Skip the images; return every entry exactly.

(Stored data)
------------------------
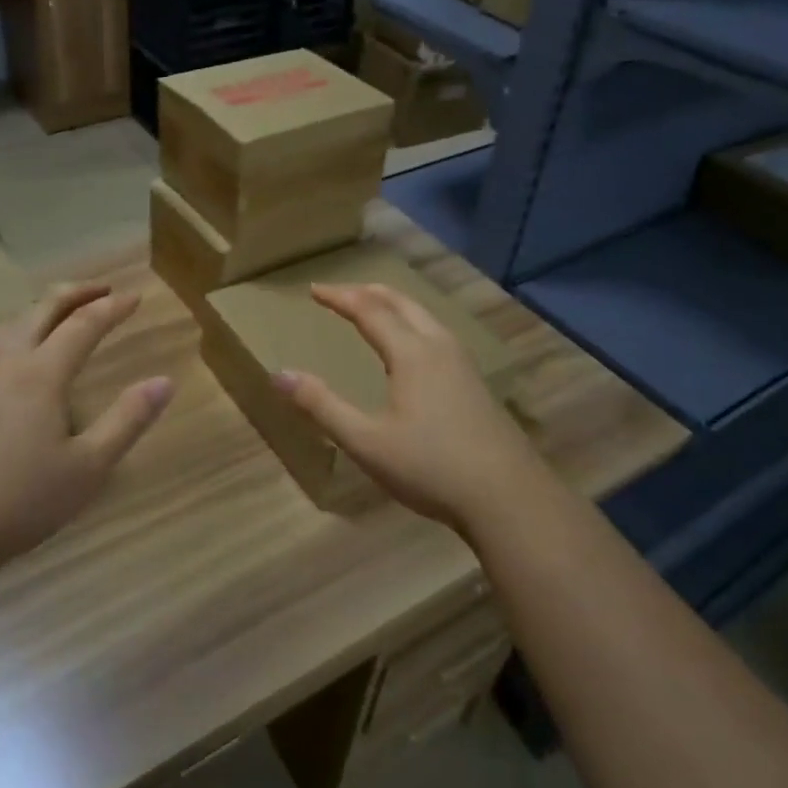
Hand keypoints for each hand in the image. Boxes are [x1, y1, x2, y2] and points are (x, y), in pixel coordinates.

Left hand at [0, 283, 173, 579]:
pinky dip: (15, 331)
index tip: (135, 297)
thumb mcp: (88, 467)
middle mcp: (4, 362)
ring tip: (59, 312)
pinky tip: (13, 356)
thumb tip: (164, 382)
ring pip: (8, 324)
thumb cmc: (19, 501)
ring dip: (40, 308)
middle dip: (75, 293)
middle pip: (41, 309)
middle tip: (101, 288)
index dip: (111, 308)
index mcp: (40, 373)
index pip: (83, 324)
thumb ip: (128, 420)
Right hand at [274, 284, 554, 538]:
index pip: (369, 310)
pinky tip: (413, 347)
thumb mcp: (366, 441)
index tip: (314, 290)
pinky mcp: (476, 382)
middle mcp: (439, 346)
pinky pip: (437, 333)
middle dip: (367, 292)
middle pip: (401, 303)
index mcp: (411, 353)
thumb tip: (279, 375)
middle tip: (340, 293)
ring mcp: (463, 363)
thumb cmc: (430, 467)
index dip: (339, 297)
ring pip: (424, 315)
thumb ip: (321, 406)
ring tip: (373, 308)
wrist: (508, 497)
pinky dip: (413, 322)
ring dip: (393, 304)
------------------------
> **Task solution**
Hand keypoints for each hand in the image. Boxes are [x1, y1, x2, y2] and points are (x, y), in pixel coordinates.

Left hand at [0, 283, 173, 579]:
pinky dip: (15, 331)
index tip: (135, 297)
thumb mcp: (88, 467)
middle mcp: (4, 362)
ring tip: (59, 312)
pinky tip: (13, 356)
thumb tip: (164, 382)
ring pip: (8, 324)
thumb cmc: (19, 501)
ring dip: (40, 308)
middle dip: (75, 293)
middle pip: (41, 309)
middle tip: (101, 288)
index dip: (111, 308)
index mcp: (40, 373)
index pip: (83, 324)
thumb ip: (128, 420)
Right hand at [274, 284, 554, 538]:
index pip: (369, 310)
pinky tip: (413, 347)
thumb mcp: (366, 441)
index tip: (314, 290)
pinky mcp: (476, 382)
middle mcp: (439, 346)
pinky pip: (437, 333)
middle dip: (367, 292)
middle pip: (401, 303)
index mcp: (411, 353)
thumb tip: (279, 375)
middle tip: (340, 293)
ring mcp: (463, 363)
thumb cmc: (430, 467)
index dip: (339, 297)
ring pip: (424, 315)
thumb ip: (321, 406)
ring tip: (373, 308)
wrist: (508, 497)
pinky dip: (413, 322)
ring dip: (393, 304)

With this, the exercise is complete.